Data for this exercise
★ ★ ★ ★

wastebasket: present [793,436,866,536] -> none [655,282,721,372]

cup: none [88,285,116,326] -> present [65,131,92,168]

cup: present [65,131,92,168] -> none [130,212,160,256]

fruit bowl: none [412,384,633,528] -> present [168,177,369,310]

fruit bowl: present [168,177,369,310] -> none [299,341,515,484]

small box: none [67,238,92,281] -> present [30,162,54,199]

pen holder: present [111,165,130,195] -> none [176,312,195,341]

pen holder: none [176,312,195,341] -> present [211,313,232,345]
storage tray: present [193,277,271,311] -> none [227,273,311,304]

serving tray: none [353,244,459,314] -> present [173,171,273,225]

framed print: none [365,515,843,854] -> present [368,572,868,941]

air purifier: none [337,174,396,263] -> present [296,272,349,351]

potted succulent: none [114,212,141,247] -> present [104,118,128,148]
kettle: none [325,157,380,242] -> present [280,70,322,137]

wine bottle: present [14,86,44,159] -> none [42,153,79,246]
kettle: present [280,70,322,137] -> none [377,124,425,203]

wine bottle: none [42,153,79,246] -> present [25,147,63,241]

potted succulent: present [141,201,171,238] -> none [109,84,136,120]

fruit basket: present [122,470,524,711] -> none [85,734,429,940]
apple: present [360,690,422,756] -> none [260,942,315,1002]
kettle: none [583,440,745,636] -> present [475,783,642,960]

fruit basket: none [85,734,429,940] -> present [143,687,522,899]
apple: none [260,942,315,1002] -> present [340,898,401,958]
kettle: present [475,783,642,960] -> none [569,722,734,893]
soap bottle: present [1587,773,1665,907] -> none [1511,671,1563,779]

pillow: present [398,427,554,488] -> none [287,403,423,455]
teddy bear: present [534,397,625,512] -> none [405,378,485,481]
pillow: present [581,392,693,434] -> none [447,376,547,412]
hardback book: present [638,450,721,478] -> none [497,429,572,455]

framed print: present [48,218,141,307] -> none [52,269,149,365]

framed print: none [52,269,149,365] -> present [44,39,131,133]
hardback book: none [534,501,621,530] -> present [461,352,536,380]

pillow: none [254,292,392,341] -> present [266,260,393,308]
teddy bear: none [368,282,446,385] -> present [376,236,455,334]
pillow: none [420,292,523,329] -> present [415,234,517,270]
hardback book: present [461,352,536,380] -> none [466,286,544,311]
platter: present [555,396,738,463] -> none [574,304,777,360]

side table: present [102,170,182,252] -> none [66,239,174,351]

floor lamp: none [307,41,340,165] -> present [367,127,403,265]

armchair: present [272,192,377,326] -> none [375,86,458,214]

★ ★ ★ ★

Output, exactly and in full, the lines from the start of the entries above through the line that contains "teddy bear: none".

wastebasket: present [793,436,866,536] -> none [655,282,721,372]

cup: none [88,285,116,326] -> present [65,131,92,168]

cup: present [65,131,92,168] -> none [130,212,160,256]

fruit bowl: none [412,384,633,528] -> present [168,177,369,310]

fruit bowl: present [168,177,369,310] -> none [299,341,515,484]

small box: none [67,238,92,281] -> present [30,162,54,199]

pen holder: present [111,165,130,195] -> none [176,312,195,341]

pen holder: none [176,312,195,341] -> present [211,313,232,345]
storage tray: present [193,277,271,311] -> none [227,273,311,304]

serving tray: none [353,244,459,314] -> present [173,171,273,225]

framed print: none [365,515,843,854] -> present [368,572,868,941]

air purifier: none [337,174,396,263] -> present [296,272,349,351]

potted succulent: none [114,212,141,247] -> present [104,118,128,148]
kettle: none [325,157,380,242] -> present [280,70,322,137]

wine bottle: present [14,86,44,159] -> none [42,153,79,246]
kettle: present [280,70,322,137] -> none [377,124,425,203]

wine bottle: none [42,153,79,246] -> present [25,147,63,241]

potted succulent: present [141,201,171,238] -> none [109,84,136,120]

fruit basket: present [122,470,524,711] -> none [85,734,429,940]
apple: present [360,690,422,756] -> none [260,942,315,1002]
kettle: none [583,440,745,636] -> present [475,783,642,960]

fruit basket: none [85,734,429,940] -> present [143,687,522,899]
apple: none [260,942,315,1002] -> present [340,898,401,958]
kettle: present [475,783,642,960] -> none [569,722,734,893]
soap bottle: present [1587,773,1665,907] -> none [1511,671,1563,779]

pillow: present [398,427,554,488] -> none [287,403,423,455]
teddy bear: present [534,397,625,512] -> none [405,378,485,481]
pillow: present [581,392,693,434] -> none [447,376,547,412]
hardback book: present [638,450,721,478] -> none [497,429,572,455]

framed print: present [48,218,141,307] -> none [52,269,149,365]

framed print: none [52,269,149,365] -> present [44,39,131,133]
hardback book: none [534,501,621,530] -> present [461,352,536,380]

pillow: none [254,292,392,341] -> present [266,260,393,308]
teddy bear: none [368,282,446,385] -> present [376,236,455,334]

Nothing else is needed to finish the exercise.